Exercise aim »
Set down each entry below exactly as it stands.

Dataset entries:

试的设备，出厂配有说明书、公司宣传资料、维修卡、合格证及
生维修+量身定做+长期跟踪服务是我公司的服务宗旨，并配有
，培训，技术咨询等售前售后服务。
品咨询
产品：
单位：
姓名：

Solution for this task »
试的设备，出厂配有说明书、公司宣传资料、维修卡、合格证及
生维修+量身定做+长期跟踪服务是我公司的服务宗旨，并配有
，培训，技术咨询等售前售后服务。
品咨询
产品：
单位：
姓名：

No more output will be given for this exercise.